On a constant currency basis, annual net yield is expected to increase between 2.0 per cent and 3.0 per cent, compared with its previous forecast of 3.0 per cent.
Norwegian Cruise maintained its annual profit forecast of US$2.05 per share and said bookings for the 12-month period were softening but remain within the optimal range.
It logged adjusted profit of 7 US cents per share, compared with analysts’ estimates of 9 US cents.
Snap (SNAP-N) shares tumbled 12.4 per cent on Wednesday after the social media company held back its forecast, stoking fears that advertisers were cutting their spending due to tariff-led economic uncertainty.
Health of the advertising market will be yet again in focus when Meta Platforms (META-Q), which owns ad-reliant platforms like Facebook, reports results after the market closes.
The Snapchat parent said it was seeing a slowdown in ad spending in the second quarter and raised doubts about advertising budgets due to tariff impact.
Daily average U.S. ad spend by Chinese e-commerce websites Temu and Shein on Facebook, Instagram, Snap and Pinterest has fallen more than 50 per cent in the second quarter till date, according to Sensor Tower data.
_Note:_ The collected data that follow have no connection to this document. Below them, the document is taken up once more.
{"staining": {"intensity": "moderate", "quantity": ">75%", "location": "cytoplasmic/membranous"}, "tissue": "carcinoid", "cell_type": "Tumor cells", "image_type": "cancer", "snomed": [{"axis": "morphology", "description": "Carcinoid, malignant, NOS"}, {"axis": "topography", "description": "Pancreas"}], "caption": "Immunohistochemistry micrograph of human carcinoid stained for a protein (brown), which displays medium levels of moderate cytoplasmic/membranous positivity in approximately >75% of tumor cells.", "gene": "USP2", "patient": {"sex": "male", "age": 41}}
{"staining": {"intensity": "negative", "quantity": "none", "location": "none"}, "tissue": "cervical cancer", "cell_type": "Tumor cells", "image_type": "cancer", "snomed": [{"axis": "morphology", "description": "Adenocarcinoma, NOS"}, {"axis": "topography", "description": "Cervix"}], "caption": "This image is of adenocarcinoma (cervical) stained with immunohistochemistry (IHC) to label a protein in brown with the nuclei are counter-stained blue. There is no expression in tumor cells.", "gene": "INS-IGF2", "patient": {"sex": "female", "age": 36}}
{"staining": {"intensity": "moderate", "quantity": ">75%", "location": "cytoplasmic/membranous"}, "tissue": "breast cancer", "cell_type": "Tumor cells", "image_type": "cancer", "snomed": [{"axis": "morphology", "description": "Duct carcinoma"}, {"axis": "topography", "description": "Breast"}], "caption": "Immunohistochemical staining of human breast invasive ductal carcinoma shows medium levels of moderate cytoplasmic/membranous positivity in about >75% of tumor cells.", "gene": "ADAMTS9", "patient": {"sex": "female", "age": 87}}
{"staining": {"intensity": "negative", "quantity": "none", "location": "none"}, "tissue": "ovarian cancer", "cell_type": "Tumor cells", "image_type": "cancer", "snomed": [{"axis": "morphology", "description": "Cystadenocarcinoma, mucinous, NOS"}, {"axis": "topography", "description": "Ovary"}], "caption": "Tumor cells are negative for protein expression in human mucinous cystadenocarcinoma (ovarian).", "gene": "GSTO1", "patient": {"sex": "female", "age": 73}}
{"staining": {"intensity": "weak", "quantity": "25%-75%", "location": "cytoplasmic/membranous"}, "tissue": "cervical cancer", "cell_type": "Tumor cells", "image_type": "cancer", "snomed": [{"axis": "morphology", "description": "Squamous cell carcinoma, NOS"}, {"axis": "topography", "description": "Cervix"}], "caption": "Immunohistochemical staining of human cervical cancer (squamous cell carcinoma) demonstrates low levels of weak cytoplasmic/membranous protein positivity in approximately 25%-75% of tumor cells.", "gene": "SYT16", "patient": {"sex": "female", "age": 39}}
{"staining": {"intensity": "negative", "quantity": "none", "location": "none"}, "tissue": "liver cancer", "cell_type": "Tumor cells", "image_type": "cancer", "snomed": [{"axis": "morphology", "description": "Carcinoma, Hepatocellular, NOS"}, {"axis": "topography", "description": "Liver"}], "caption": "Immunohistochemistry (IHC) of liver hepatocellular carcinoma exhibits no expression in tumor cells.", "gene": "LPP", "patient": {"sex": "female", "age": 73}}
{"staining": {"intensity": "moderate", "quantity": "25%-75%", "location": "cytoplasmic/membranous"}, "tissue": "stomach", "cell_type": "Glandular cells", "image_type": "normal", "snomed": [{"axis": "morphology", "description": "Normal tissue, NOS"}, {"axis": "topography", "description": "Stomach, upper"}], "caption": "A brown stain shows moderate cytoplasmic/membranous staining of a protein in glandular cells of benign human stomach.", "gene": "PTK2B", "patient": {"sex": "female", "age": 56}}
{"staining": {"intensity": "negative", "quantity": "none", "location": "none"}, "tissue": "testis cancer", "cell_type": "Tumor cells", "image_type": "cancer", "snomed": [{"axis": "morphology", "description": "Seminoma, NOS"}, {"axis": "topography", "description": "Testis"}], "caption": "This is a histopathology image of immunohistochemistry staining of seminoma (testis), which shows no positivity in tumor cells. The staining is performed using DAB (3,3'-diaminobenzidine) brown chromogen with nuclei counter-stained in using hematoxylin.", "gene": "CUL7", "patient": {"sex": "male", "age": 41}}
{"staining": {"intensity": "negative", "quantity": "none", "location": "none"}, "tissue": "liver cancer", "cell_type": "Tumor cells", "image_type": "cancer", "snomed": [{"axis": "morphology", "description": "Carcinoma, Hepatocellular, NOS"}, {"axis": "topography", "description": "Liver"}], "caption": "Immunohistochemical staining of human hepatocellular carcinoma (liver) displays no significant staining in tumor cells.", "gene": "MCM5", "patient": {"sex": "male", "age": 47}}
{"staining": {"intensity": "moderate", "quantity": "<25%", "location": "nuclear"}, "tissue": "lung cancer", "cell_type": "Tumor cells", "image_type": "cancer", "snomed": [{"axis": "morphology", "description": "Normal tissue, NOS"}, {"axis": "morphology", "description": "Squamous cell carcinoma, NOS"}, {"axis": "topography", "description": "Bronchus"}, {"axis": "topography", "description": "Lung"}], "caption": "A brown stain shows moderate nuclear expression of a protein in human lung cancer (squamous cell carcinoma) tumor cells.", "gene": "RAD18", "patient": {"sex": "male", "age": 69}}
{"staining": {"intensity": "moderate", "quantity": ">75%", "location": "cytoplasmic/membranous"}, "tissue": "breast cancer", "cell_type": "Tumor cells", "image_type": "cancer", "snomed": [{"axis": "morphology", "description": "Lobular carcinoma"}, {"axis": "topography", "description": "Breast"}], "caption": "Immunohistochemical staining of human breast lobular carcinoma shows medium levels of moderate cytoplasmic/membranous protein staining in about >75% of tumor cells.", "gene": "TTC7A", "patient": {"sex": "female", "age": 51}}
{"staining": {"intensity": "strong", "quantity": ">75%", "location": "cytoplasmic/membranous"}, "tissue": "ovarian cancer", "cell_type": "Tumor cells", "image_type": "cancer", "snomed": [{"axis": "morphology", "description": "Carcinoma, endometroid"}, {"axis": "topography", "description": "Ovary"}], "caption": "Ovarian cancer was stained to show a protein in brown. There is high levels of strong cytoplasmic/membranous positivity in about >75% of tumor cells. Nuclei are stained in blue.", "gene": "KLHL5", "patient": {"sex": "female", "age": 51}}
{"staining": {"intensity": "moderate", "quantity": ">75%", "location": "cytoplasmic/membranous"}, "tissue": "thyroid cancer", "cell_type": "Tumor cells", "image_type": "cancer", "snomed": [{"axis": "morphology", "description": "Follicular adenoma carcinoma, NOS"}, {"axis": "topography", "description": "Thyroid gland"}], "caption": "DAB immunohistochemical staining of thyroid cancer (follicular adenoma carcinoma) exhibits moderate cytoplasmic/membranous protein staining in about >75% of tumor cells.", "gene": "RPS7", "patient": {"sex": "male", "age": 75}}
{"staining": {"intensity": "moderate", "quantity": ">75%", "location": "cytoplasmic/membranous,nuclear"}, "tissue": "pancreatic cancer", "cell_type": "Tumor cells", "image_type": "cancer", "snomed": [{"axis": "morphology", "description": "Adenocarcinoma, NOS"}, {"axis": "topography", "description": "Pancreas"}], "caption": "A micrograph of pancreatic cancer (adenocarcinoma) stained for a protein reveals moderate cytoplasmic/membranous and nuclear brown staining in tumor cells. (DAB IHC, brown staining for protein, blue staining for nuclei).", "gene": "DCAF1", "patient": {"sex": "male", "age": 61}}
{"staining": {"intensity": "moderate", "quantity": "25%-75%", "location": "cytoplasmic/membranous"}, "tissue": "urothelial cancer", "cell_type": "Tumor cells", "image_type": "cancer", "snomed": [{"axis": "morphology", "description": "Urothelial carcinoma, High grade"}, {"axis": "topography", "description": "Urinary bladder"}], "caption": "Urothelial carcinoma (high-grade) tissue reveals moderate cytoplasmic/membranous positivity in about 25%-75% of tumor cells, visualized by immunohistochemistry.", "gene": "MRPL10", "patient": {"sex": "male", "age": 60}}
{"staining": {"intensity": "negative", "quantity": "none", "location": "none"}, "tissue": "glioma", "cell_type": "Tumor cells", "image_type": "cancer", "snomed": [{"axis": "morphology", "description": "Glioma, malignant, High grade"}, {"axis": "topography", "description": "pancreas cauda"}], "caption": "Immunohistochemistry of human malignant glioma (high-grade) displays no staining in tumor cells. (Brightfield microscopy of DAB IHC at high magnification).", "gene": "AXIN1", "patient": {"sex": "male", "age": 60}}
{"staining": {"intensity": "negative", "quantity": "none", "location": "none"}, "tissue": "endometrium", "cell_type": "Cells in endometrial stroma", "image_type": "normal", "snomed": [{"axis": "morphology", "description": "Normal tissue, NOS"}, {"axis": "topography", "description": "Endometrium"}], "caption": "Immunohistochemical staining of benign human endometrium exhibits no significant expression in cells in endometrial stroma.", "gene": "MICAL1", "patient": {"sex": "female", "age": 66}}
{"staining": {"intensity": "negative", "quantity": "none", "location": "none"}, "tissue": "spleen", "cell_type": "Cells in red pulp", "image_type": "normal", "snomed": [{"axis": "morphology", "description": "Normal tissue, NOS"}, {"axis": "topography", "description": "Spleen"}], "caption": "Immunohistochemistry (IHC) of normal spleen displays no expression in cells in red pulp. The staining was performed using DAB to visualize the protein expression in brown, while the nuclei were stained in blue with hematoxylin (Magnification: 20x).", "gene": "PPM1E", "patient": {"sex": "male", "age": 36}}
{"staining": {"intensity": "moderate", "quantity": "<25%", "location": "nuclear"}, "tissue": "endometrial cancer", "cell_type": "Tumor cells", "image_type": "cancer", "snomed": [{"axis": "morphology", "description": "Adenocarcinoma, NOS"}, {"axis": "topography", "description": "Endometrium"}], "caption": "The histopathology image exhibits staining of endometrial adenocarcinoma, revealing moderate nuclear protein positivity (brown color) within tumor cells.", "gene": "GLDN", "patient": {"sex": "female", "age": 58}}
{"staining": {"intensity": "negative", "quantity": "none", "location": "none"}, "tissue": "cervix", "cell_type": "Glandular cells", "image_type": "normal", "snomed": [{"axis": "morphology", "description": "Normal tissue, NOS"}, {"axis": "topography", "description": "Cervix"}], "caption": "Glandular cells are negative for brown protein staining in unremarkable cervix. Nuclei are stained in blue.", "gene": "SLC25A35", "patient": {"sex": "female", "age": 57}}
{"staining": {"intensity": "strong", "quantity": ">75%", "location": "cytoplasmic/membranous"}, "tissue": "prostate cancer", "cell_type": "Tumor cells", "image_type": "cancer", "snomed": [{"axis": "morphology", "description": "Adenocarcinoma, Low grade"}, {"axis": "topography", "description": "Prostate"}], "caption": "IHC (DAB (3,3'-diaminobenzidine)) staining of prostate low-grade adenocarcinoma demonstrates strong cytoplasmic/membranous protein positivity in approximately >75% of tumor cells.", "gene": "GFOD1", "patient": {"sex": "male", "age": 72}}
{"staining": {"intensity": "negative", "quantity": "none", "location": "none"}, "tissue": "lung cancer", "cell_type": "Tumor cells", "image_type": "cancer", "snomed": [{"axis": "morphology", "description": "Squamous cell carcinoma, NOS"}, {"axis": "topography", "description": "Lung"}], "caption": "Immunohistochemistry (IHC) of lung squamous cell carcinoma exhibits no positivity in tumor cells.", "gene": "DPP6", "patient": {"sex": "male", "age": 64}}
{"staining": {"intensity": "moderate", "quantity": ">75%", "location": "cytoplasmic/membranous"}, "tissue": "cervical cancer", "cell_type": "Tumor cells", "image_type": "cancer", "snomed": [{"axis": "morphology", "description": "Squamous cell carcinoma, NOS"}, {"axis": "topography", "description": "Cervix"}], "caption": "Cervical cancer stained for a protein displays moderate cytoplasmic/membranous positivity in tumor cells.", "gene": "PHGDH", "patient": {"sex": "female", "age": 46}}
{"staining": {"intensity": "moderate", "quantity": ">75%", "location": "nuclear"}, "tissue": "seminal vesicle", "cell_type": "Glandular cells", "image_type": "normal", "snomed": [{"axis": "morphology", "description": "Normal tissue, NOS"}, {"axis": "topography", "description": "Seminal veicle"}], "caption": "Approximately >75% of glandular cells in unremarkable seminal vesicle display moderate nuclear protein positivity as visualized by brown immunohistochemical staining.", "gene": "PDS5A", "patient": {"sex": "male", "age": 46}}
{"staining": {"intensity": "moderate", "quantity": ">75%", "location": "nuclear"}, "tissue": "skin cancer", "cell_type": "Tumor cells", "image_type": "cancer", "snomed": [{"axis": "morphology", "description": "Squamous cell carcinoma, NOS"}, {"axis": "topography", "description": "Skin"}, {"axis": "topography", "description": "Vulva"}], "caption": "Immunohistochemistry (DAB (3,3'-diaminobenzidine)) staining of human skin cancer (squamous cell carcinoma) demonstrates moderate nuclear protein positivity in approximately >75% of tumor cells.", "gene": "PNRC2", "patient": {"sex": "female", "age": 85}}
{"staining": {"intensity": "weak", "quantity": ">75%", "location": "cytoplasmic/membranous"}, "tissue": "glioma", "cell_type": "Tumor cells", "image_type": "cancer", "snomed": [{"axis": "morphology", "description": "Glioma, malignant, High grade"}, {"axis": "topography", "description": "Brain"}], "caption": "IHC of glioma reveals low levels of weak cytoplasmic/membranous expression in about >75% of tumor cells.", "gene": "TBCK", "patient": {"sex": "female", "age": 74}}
Snap CFO Derek Andersen said spending for some advertisers were “impacted by the changes to the de minimis exemption” that allowed duty-free U.S. entry for merchandise from China and Hong Kong priced below $800.
The Trump administration closed the trade loophole through an executive order, which will take effect on May 2.
Snap is set to shed more than US$2-billion from its market valuation of US$15.42-billion , if premarket losses hold. At least 17 brokerages cut their price target for Snap, bringing the median to $10.
But Jefferies analysts said Snap is “being cautious more than signaling a broader ad market slowdown.”